So my older son and I are discussing his suggestion of how to build a sandbox in my backyard for his kids to play in.

He’s describing kind of a ground level frame of 4×4 beams in the shape of a square, with a layer of a black plastic moisture barrier beneath, and then a slightly smaller offset frame of 4×4 beams laid into the ground.

I’m having trouble visualizing what he’s describing. So he goes to the dusty back window of his van and starts drawing a partial diagram of the sandbox he’s got in mind. Now I see what he’s talking about – there’s a picture there that I can examine.

Then I asked him, “Could you picture in your mind what you were describing, before you drew the diagram?” He said, “Sure. You couldn’t though, could you?”

“Nope,” I admitted. And I realized why he could visualize his diagram and why I couldn’t.

   He was starting with the picture in his head, then using words to describe what he saw. 

I was starting with his words, then trying to create a picture in my mind. The process in my head was the reverse of the process in his head.

So why could he so easily picture in his mind how a sandbox could be built?


He’s had a lot of experience working with beams and studs and frames. He spent two summers in college doing construction and remodeling with some very experienced remodelers, plus he spent 2-3 years in high school and 3+ years in college working in the technical side of the school theater departments – building sets, putting up doors and door ways, constructing stairways, framing stud walls with sheetrock layers and plywood.

Experience. Based on that experience, it was easy for him to picture in his mind’s eye the kind of sandbox he thought would work.

That was experience that I didn’t have. He’s probably forgotten more about construction than I will ever know.

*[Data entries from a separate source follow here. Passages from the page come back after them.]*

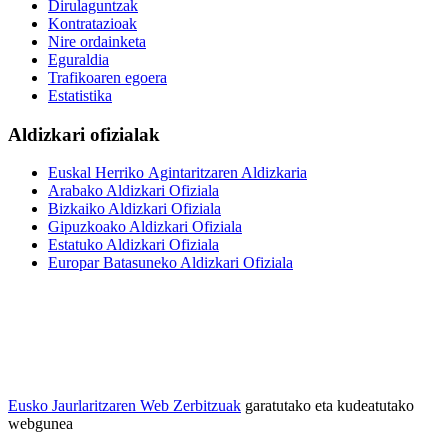
Dirulaguntzak
Kontratazioak
Nire ordainketa
Eguraldia
Trafikoaren egoera
Estatistika
Aldizkari ofizialak
Euskal Herriko Agintaritzaren Aldizkaria
Arabako Aldizkari Ofiziala
Bizkaiko Aldizkari Ofiziala
Gipuzkoako Aldizkari Ofiziala
Estatuko Aldizkari Ofiziala
Europar Batasuneko Aldizkari Ofiziala
Eusko Jaurlaritzaren Web Zerbitzuak
garatutako eta kudeatutako
webgunea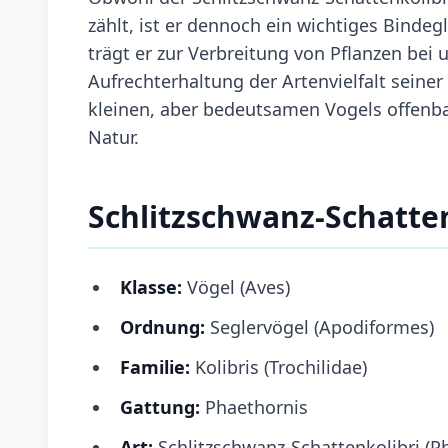
zählt, ist er dennoch ein wichtiges Binde
trägt er zur Verbreitung von Pflanzen bei u
Aufrechterhaltung der Artenvielfalt seiner
kleinen, aber bedeutsamen Vogels offenba
Natur.
Schlitzschwanz-Schatte
Klasse:
Vögel (Aves)
Ordnung:
Seglervögel (Apodiformes)
Familie:
Kolibris (Trochilidae)
Gattung:
Phaethornis
Art:
Schlitzschwanz-Schattenkolibri (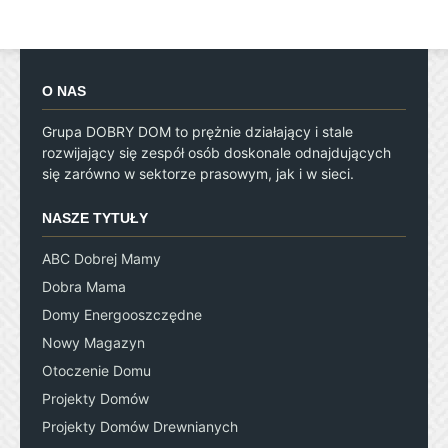
O NAS
Grupa DOBRY DOM to prężnie działający i stale
rozwijający się zespół osób doskonale odnajdujących
się zarówno w sektorze prasowym, jak i w sieci.
NASZE TYTUŁY
ABC Dobrej Mamy
Dobra Mama
Domy Energooszczędne
Nowy Magazyn
Otoczenie Domu
Projekty Domów
Projekty Domów Drewnianych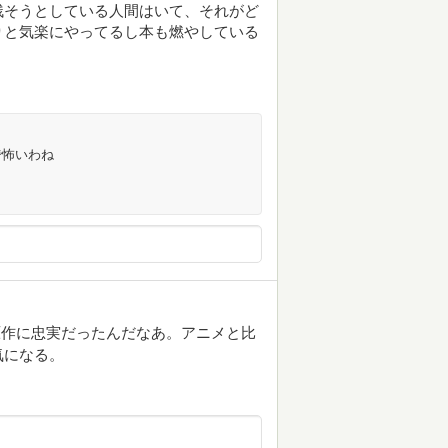
残そうとしている人間はいて、それがど
りと気楽にやってるし本も燃やしている
で怖いわね
原作に忠実だったんだなあ。アニメと比
気になる。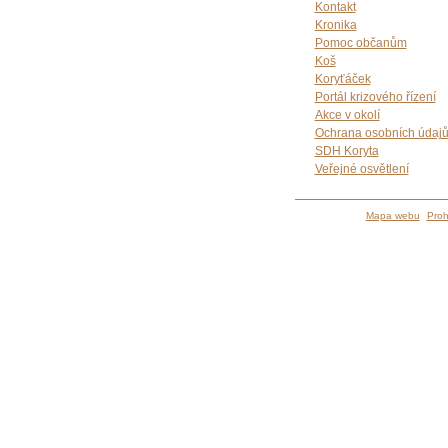
Kontakt
Kronika
Pomoc občanům
Koš
Koryťáček
Portál krizového řízení
Akce v okolí
Ochrana osobních údaj
SDH Koryta
Veřejné osvětlení
Mapa webu
Proh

There is at least one area where I have enough experience to picture in my mind’s eye what’s going on: in algebraic factoring of quadratic expressions.

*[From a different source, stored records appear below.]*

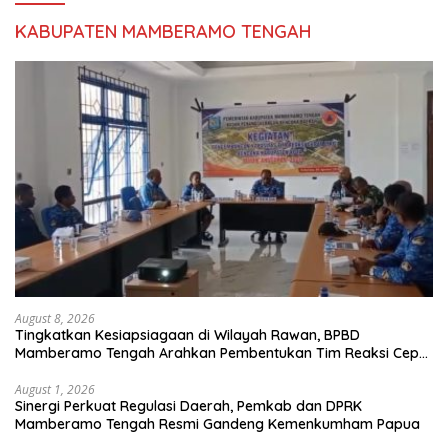
KABUPATEN MAMBERAMO TENGAH
August 8, 2026
Tingkatkan Kesiapsiagaan di Wilayah Rawan, BPBD
Mamberamo Tengah Arahkan Pembentukan Tim Reaksi Cepat
Bencana
August 1, 2026
Sinergi Perkuat Regulasi Daerah, Pemkab dan DPRK
Mamberamo Tengah Resmi Gandeng Kemenkumham Papua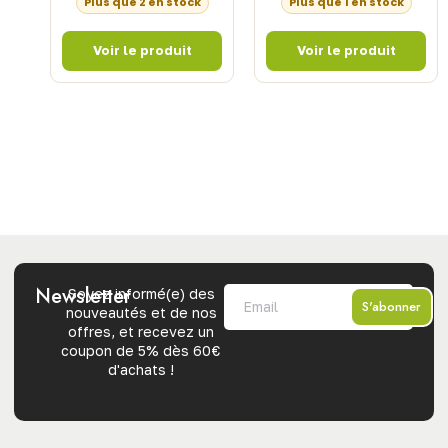
Plus que 2 en stock
Plus que 1 en stock
Newsletter
Soyez informé(e) des
S'abonner
nouveautés et de nos
offres, et recevez un
coupon de 5% dès 60€
d'achats !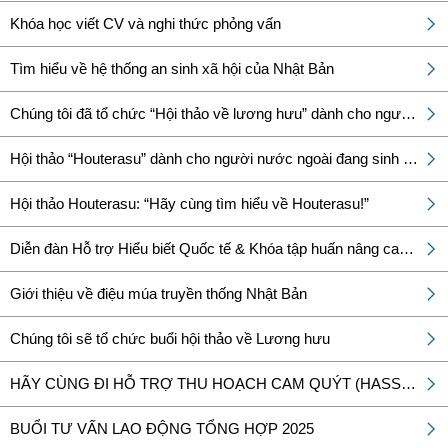
Khóa học viết CV và nghi thức phỏng vấn
Tìm hiểu về hệ thống an sinh xã hội của Nhật Bản
Chúng tôi đã tổ chức “Hội thảo về lương hưu” dành cho người nước ngoài đang sinh sống tại Nhật Bản.
Hội thảo “Houterasu” dành cho người nước ngoài đang sinh sống tại địa phương đã được tổ chức!
Hội thảo Houterasu: “Hãy cùng tìm hiểu về Houterasu!”
Diễn đàn Hỗ trợ Hiểu biết Quốc tế & Khóa tập huấn nâng cao kỹ năng giảng viên về Hiểu biết Quốc tế năm 2025
Giới thiệu về điệu múa truyền thống Nhật Bản
Chúng tôi sẽ tổ chức buổi hội thảo về Lương hưu
HÃY CÙNG ĐI HỖ TRỢ THU HOẠCH CAM QUÝT (HASSAKU) NÀO!
BUỔI TƯ VẤN LAO ĐỘNG TỔNG HỢP 2025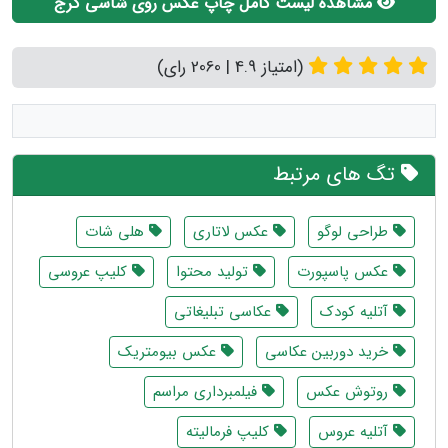
مشاهده لیست کامل چاپ عکس روی شاسی کرج
(امتیاز 4.9 | 2060 رای)
تگ های مرتبط
طراحی لوگو
عکس لاتاری
هلی شات
عکس پاسپورت
تولید محتوا
کلیپ عروسی
آتلیه کودک
عکاسی تبلیغاتی
خرید دوربین عکاسی
عکس بیومتریک
روتوش عکس
فیلمبرداری مراسم
آتلیه عروس
کلیپ فرمالیته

What prompted this blog was that I was creating some algebra problems for my SAI students to factor. In SAI, we use pieces to show elementary age students what quadratic factoring is. Many times it’s easier for me to picture the pieces for 2x2+ 7x + 6 than it is to write out those symbols.

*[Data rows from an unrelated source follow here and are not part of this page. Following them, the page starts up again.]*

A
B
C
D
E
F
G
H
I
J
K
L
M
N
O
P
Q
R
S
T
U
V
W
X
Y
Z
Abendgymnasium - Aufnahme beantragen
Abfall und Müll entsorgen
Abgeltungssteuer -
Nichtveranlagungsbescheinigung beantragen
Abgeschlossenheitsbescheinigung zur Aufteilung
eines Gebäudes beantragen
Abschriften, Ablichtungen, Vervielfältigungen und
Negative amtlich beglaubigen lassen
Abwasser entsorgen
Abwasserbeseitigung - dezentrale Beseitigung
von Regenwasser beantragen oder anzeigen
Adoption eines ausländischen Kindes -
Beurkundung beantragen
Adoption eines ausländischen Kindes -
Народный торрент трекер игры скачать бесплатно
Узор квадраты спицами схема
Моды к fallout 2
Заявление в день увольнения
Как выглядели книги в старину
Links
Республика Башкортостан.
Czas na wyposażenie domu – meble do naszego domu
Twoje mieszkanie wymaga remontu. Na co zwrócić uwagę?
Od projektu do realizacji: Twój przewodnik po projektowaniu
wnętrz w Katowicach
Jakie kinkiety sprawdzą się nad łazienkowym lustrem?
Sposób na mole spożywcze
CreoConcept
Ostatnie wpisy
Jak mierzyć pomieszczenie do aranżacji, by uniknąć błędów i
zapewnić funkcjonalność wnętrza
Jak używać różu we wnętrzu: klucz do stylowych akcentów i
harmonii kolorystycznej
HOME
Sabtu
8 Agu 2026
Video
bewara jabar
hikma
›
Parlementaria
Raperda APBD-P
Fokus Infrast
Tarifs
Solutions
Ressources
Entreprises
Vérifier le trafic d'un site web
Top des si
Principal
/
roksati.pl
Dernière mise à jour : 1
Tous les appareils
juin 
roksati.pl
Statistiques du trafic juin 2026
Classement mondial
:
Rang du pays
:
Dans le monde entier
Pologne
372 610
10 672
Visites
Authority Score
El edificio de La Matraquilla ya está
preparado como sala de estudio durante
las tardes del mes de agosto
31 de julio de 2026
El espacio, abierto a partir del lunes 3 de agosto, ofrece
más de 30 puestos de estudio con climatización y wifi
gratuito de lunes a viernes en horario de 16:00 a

So why is it easy for me to picture those algebra pieces but not the 4×4 beams? Experience. I’ve got a lot more experience with algebra pieces than I do with wood beams.

I can picture what I want in my head, then use words and symbols to describe what I’m already seeing.

That’s the advantage of SAI: we give your child the experience of working with math in ways that train them to see in their mind’s eye what they can then describe with words and symbols.